Thoughts on the auction of "Historic Cards and Games from the Collection of Stuart R. and Marilyn Kaplan"
For several years, Stuart R. Kaplan has declared publicly that he did not intend to donate his huge collection of playing- and tarot decks etc. to any museum, institute or university, where the items were stored away and only with difficulty would be accessible to the public. He rather wanted the items circulated to new collectors, who could enjoy and care for them. I did not entirely agree with this intention, since I considered that the real value of a collection of this size, was not in the single objects only, but in the degree of near-completeness. A completeness, it had reached due to the creator's year long enthusiasm, efforts and expenditures. We have, however, lately seen the problem in donating a collection to an institution actualized with the United States Playing Card Company's collection, which can't find a home, unless it is accompanied with a large sum of money to pay for its future preservation. Public money for cultural activities is sparse in these days, so we have to get rid of our collections in other ways..
Now Mr. Kaplan is circulating the decks, which were the backbone of his collection. He has actually done that for a while. The recent auction was not the first and for a period, a number of decks were also offered for sale on e-bay. What used to be one of the world's largest collections of tarot decks - maybe the largest - is no longer and can never be recreated. What is left for posterity are Mr. Kaplan's four volumes "Encyclopedia of Tarot", a couple of other books and catalogues and now also the large 300 pages elaborate colour illustrated catalogue from the recent auction at Christie's which, I believe, was sent free to all IPCS-members.
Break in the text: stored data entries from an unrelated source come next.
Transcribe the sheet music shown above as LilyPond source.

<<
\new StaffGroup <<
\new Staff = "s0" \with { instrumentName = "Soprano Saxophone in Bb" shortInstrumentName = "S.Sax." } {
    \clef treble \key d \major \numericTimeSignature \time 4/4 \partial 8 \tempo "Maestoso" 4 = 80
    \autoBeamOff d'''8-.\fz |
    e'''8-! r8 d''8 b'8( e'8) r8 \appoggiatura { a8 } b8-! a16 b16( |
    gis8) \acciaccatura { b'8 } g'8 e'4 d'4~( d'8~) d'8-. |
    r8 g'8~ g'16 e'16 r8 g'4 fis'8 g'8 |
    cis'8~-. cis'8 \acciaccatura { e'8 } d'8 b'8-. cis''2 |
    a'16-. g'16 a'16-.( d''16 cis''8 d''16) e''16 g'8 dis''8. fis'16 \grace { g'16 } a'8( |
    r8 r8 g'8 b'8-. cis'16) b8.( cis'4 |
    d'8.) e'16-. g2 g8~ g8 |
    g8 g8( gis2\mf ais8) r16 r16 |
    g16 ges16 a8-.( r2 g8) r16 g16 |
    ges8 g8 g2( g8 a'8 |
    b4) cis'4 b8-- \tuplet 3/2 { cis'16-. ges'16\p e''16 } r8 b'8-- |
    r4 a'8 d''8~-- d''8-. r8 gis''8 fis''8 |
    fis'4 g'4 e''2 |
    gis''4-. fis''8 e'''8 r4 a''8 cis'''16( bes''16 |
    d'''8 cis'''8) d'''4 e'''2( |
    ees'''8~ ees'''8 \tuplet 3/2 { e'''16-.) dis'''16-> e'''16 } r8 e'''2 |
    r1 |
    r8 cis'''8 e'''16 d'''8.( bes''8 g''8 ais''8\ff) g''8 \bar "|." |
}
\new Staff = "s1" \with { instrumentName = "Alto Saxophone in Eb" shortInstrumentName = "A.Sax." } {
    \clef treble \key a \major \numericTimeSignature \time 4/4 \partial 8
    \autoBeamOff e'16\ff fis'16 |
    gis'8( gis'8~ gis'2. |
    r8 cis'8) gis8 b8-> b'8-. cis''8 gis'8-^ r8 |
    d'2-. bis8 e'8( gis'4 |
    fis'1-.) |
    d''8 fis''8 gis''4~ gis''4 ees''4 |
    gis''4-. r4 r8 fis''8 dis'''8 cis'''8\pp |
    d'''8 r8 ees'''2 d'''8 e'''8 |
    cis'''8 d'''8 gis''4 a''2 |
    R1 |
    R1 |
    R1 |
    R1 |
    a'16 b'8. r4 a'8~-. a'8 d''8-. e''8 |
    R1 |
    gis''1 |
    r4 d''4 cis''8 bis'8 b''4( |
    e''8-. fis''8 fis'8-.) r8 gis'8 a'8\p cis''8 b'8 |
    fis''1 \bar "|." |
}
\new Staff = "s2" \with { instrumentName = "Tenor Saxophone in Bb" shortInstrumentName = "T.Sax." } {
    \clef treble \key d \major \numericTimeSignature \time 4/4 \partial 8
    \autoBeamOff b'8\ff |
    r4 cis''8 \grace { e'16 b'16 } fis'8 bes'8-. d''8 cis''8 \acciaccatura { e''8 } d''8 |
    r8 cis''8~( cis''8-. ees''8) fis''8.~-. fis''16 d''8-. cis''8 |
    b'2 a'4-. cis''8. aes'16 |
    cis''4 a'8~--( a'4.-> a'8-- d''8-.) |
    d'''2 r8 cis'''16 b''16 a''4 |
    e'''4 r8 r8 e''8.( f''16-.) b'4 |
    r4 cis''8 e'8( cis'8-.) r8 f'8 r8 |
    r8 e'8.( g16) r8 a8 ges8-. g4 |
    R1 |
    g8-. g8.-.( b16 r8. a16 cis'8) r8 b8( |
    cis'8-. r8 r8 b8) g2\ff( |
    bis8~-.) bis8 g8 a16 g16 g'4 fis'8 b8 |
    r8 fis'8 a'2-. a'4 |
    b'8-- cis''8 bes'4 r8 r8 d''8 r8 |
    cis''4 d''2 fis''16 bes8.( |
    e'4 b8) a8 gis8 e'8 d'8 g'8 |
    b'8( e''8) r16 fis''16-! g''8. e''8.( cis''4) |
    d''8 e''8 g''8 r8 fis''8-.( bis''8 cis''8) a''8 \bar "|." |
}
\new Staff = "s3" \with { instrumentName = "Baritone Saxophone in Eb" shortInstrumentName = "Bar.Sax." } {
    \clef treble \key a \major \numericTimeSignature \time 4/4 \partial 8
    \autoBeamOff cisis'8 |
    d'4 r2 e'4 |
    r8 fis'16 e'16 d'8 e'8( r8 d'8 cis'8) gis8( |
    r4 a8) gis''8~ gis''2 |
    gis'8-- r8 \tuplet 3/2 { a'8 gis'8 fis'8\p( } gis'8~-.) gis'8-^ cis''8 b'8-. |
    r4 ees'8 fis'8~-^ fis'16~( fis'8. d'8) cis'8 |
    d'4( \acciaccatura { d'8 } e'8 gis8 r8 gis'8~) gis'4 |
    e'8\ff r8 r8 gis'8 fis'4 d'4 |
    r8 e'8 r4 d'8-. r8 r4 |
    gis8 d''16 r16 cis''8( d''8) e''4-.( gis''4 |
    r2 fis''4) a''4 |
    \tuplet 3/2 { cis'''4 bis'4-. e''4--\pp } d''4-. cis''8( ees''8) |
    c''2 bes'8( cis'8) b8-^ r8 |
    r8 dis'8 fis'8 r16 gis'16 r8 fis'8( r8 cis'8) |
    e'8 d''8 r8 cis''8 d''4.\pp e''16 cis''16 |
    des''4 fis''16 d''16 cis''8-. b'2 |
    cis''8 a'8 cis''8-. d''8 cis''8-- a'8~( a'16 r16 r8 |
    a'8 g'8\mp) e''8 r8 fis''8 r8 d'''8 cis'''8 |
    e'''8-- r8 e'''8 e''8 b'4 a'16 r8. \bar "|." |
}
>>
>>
I see a problem with large auctions like this. How many collectors are there who, for example, at the same time want to buy - and have the means for it - a Napoleonic War Bone Box for a price of 2-3000$ or more? Out of the 20 listed items of this sort, only nine were sold. It could be interesting to know who the buyers were; not their names but their nationality and whether they were an institution or a private collector. I am, however, afraid that this is a secret reserved for the auction house and, maybe, Mr. Kaplan himself. Out of the 480 lots, 291 were sold. 124 of them for less than the minimum valuation. About 150 lots were tarot- and cartomantic decks. About 50 of these being French suited tarots (22 sold); the other 100 being Italian suited decks, esoteric packs and cartomantic decks. About 50% of this group was sold. The rest of the sale was literature, playing cards, games and implements, like boxes and trump indicators (!)
All this leaves 189 items from the auction still in Mr. Kaplan's possession. The auction took, of course, the top pieces away; the unsold items will likely be a lot more difficult to circulate, unless they are offered for prices considerable lower than the catalogue valution. The sold items came to US$ 412.000 totally. From this amount, the cost of the auction house has to be de
ducted. Buyers premium of 20% and whatever else costs there may be, reducing Mr. Kaplan's proceeds to $300.000-350.000. Is this a satisfying amount for Mr. Kaplan? For this amount, you have to be lucky to buy a two- or three room apartment in a small Danish town (50.000 inhabitants), like where I live.
The growing interest for esoteric tarot has created a new and different group of tarot collectors; mainly American women, who for a period are collecting very actively and who are willing to pay high prices for what they feel is needed in their collection. In many cases it is, however, a passing passion; after a couple of years they loose interest, a new husband is found or a grandchild is born. The collection is sold again for less what what they paid for it, or simply given away.
Whether we like it or not, serious collectors are a declining race. Not only playing card collectors, but all sorts of collectors. Young people live their lives through their computers and mobile phones; they live in small apartments, which do not allow space for even a modest collection, and it is rather unlikely that they later turn to collecting, unless considerable cultural and social upheavals happens in the future. The present collectors are growing old, they do no longer add to their collection and many of them want to dispose of it. But who are the buyers?